*DOCUMENT SECTION*:
-- Begin --
It was never an immediate favourite as I'd been expecting something a bit more like their previous rock & roll album.
But the album has grown with me & it's now one of my favourite albums of theirs.

Billie Joe & Norah have done a superb job in updating these timeless songs.
The original album was always a bit one paced & they have upped the tempo on a few of the songs to overcome this.
The use of greater instrumentation has helped too.

The songs themselves will resonate more as the listeners get older & experience at first hand the emotions in the songs.
In particular, 'Rocking Alone in an Old Rocking Chair' & 'Silver Haired Daddy of Mine' will bring the tears to your eyes as loved ones get old & die.
You'll never know if you could have done more to alleviate loneliness in your older family & friends.
We all know unrequited love & 'Oh So Many Years' expresses these feelings as we look back on what might have been.
'Long Time Gone' is a classic cheating song.
'Kentucky' is about longing for home.
-- End --
*EXERCISES TO COMPLETE*:
1. Repeat the passage of the album review from "It was never" up to and including "get old & die.".
2. For each statement below, state whether it agrees with the album review, answering yes or no and quoting the words of the review that decide it: (a) the album was an immediate favorite of the reviewer; (b) the review describes 'Kentucky' as a song about longing for home; (c) the review calls 'Long Time Gone' a song about unrequited love.

*STORED DATA*:
-- Begin --
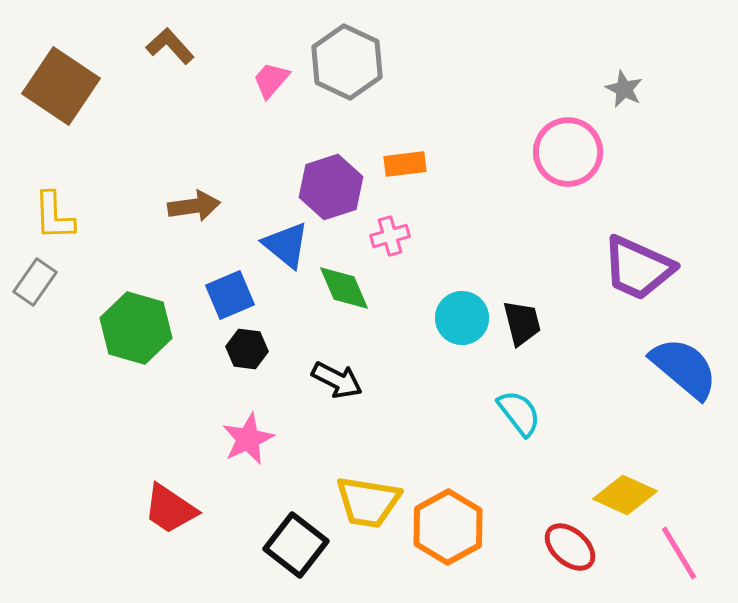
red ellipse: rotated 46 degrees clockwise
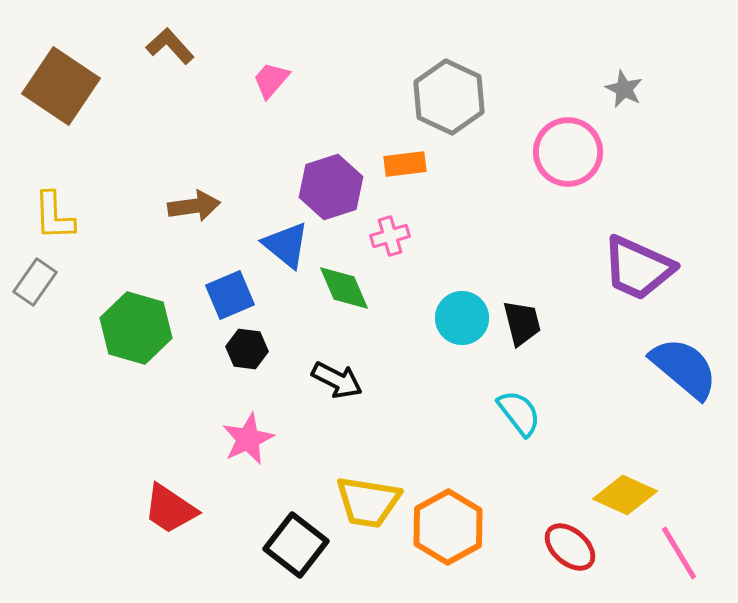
gray hexagon: moved 102 px right, 35 px down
-- End --
*REPLIES*:
1.
It was never an immediate favourite as I'd been expecting something a bit more like their previous rock & roll album.
But the album has grown with me & it's now one of my favourite albums of theirs.

Billie Joe & Norah have done a superb job in updating these timeless songs.
The original album was always a bit one paced & they have upped the tempo on a few of the songs to overcome this.
The use of greater instrumentation has helped too.

The songs themselves will resonate more as the listeners get older & experience at first hand the emotions in the songs.
In particular, 'Rocking Alone in an Old Rocking Chair' & 'Silver Haired Daddy of Mine' will bring the tears to your eyes as loved ones get old & die.

2.
(a) No: "It was never an immediate favourite"
(b) Yes: "'Kentucky' is about longing for home."
(c) No: "'Long Time Gone' is a classic cheating song."